How plan for nuclear fallout

By DAVID TEMPLETON
Pittsburgh Post-Gazette
Wednesday, May 02, 2007

You know it's a bad day when a thunderous explosion is followed by a mushroom cloud on the horizon.

Decisions you make in the next few minutes will determine your family's fate.

Do you hop in the car and drive furiously in the opposite direction? Do you have time to get your children at school and duck into a basement shelter? Or do you head straight to the fruit cellar with cans of SpaghettiOs and jugs of water to hunker down for days to let nuclear fallout dissipate?

To help Americans with such lifesaving decisions, two Carnegie Mellon University professors have outlined the science, psychology and rationale for survival _ that is, for those far enough from ground zero to survive the initial blast.

"Individuals' Decisions Affecting Radiation Exposure After a Nuclear Explosion," written by H. Keith Florig and Baruch Fischhoff, was published in the May edition of Health Physics.

The paper provides radiation experts and government officials the tools to help people survive a 10-kiloton explosion _ roughly equal to 10,000 tons of TNT or nearly the size of the 1945 blast that devastated Hiroshima. A blast that size would erase one square mile with fallout causing additional deaths and cancer risk 20 miles downwind and beyond.

Detonation of a stolen or improvised nuclear device in an urban area would pose the greatest threat, the study says.

Within 20 miles of ground zero, survival and subsequent health impacts would depend on quick wits and sound decisions, said Florig, a senior research engineer in the Department of Engineering and Public Policy.

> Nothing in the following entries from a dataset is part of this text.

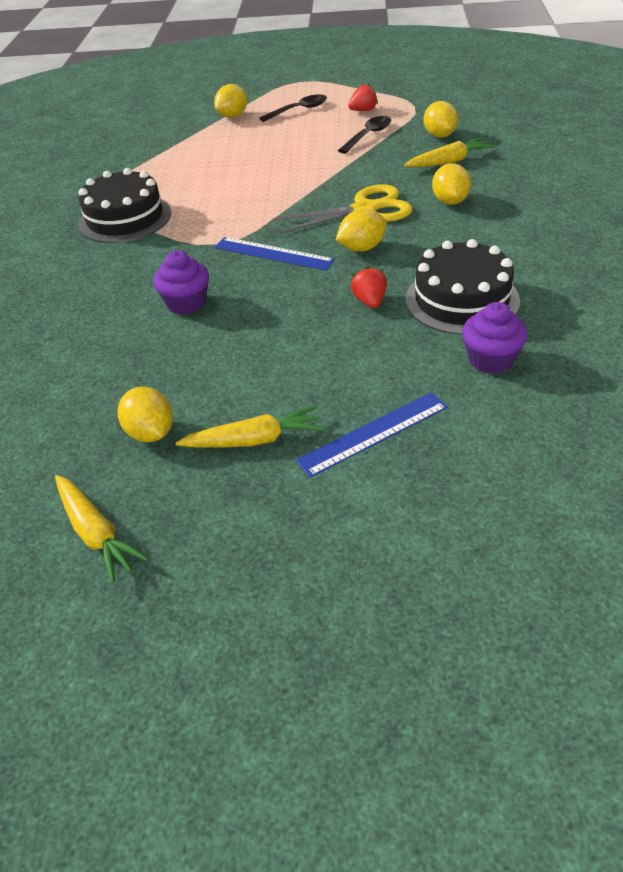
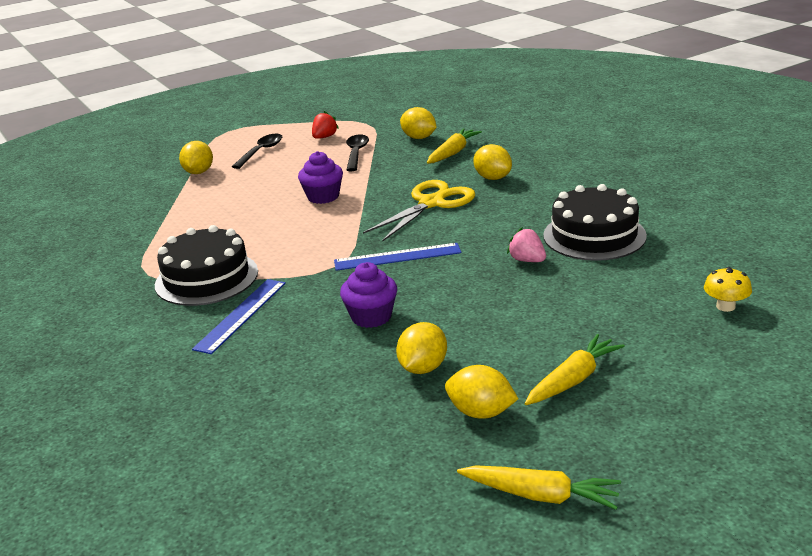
camera: 35 degrees left, 15 degrees down
blue ruler [295,392,448,478] -> blue ruler moved to [192,279,286,354]
yellow lemon [336,209,387,252] -> yellow lemon moved to [396,322,447,374]
red strawberry [351,266,387,308] -> pink strawberry [507,227,546,262]
purple cupcake [462,302,528,374] -> purple cupcake moved to [298,151,343,204]
none -> yellow mushroom [704,267,752,312]

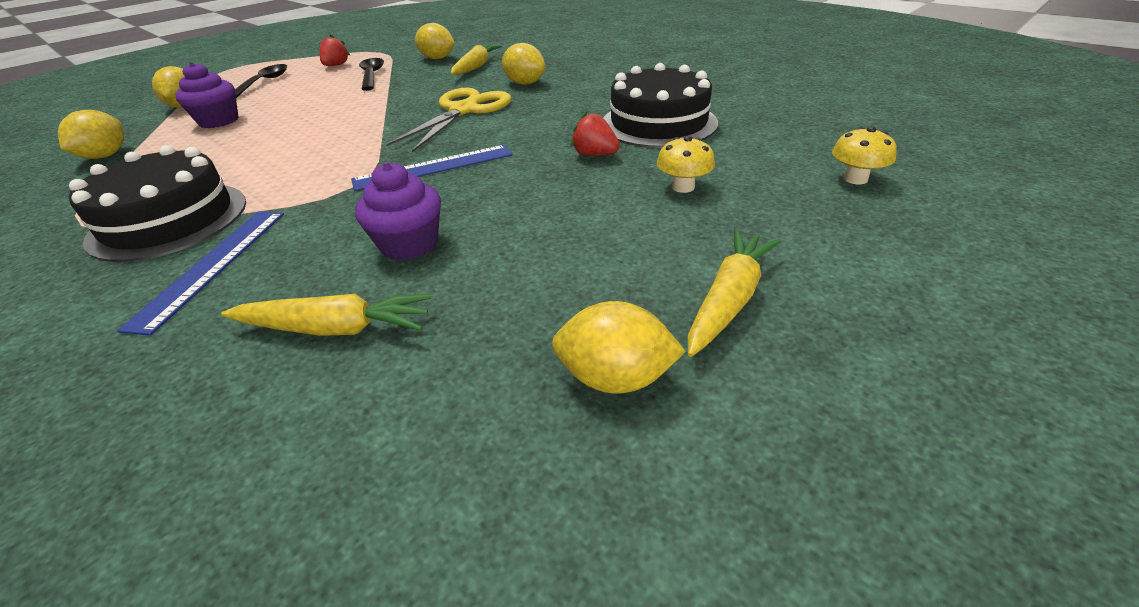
camera: 15 degrees left, 10 degrees up
purple cupcake [298,151,343,204] -> purple cupcake moved to [175,62,239,128]
yellow lemon [396,322,447,374] -> yellow lemon moved to [58,110,124,159]
yellow carrot [457,465,621,510] -> yellow carrot moved to [221,294,433,336]
pink strawberry [507,227,546,262] -> red strawberry [571,111,620,156]
none -> yellow mushroom [657,136,715,193]

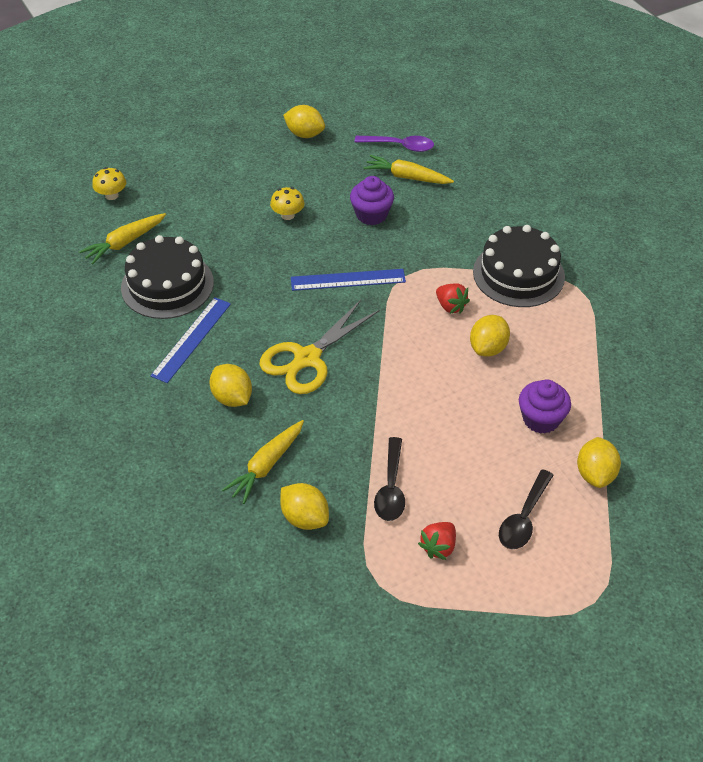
camera: 165 degrees left, 10 degrees up
yellow lemon [58,110,124,159] -> yellow lemon moved to [470,315,510,357]
blue ruler [117,212,284,336] -> blue ruler moved to [150,297,231,383]
red strawberry [571,111,620,156] -> red strawberry moved to [436,283,470,314]
yellow mushroom [657,136,715,193] -> yellow mushroom moved to [270,187,305,220]
yellow carrot [688,229,782,357] -> yellow carrot moved to [79,213,166,265]
none -> purple spoon [354,136,434,152]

For now, he said, the Department of Homeland Security's Web site: ready.gov/america/_downloads/nuclear.pdf provides useful but limited information on surviving such a blast. It generally advises people to seek shelter, limit exposure and, if possible, flee to safety. But it leaves key questions unanswered.

"No one took the time to sit down with people and ask them what they want to know," Florig said. "We're trying to look at the problem from the user point of view."

Fischhoff, a psychologist who specializes in decision-making, said government officials should use the study to develop a strategy to help groups of people, especially those without money or transportation, survive such catastrophic events.

"I think we should plan in advance an evacuation strategy," he said. "I would like to see someone systematically work through the decisions and see a planning effort that works through the decisions of different groups who could not protect themselves, to help them work through the hazards and provide support systems."

He said no one strategy is for all people, so strategies are necessary for different groups.

What are the odds that your city would be hit, and if so, that the wind would be headed in your direction, and that you would be home and face the prospect of finding shelter in a basement?

Probability would rise for anyone living near likely targets, including Washington, D.C., New York City or San Diego, the nation's largest West Coast port.Here are important details to embrace:

Taking shelter in existing space with supplies available is better than nothing. One must evaluate the options and react immediately.

One question is whether people should forsake personal safety to help family, friends and neighbors. Such decisions have risks and consequences, including the chance of finding a better shelter.

Other questions include whether to prepare a shelter in one's basement in advance; whether to risk leaving one's home for safer, more distant shelter; and how long to remain in a makeshift shelter before evacuating.

The study does not encourage construction of nuclear shelters. Instead, it lists supplies people should store in the most walled-in segment of one's basement. Generally it suggests that people must decide for themselves whether the risk is sufficient to prepare a space in the basement and keep supplies on hand.

A key decision is whether space is available for a temporary shelter and to store supplies. The entire project would cost several hundred dollars a year, Florig said.

Those who decide to stock supplies should consider having food, water, clothing, utensils, medicines, first-aid and sanitation supplies, a battery-powered radio, a flashlight, dust masks, duct tape, plastic sheeting, bedding, pet needs and even entertainment, since one might be stuck there for days.

A 10-kiloton bomb would be lethal to most people within a mile from ground zero. For those surviving the initial blast, survival depends on radiation exposure to fallout that could cause death or pose a serious cancer risk.

Key to that decision is learning the blast location quickly via radio or media, if electricity is available. Those close to the blast should secure shelter as quickly as possible. Those 2.5 miles from ground zero can expect fatal levels of fallout in less than 15 minutes. That means one's best bet is to head to the deepest underground shelter within minutes, if wind is blowing in their direction.

Arrival of fallout depends on wind direction. If the wind _ and fallout _ is headed straight toward you, one choice is to get into a car and travel at a 90-degree angle from your location to avoid the "fallout footprint." Florig said that footprint likely would be long and narrow in the direction of the wind. So traveling out of the footprint as fast as possible would be one way to avoid or limit danger.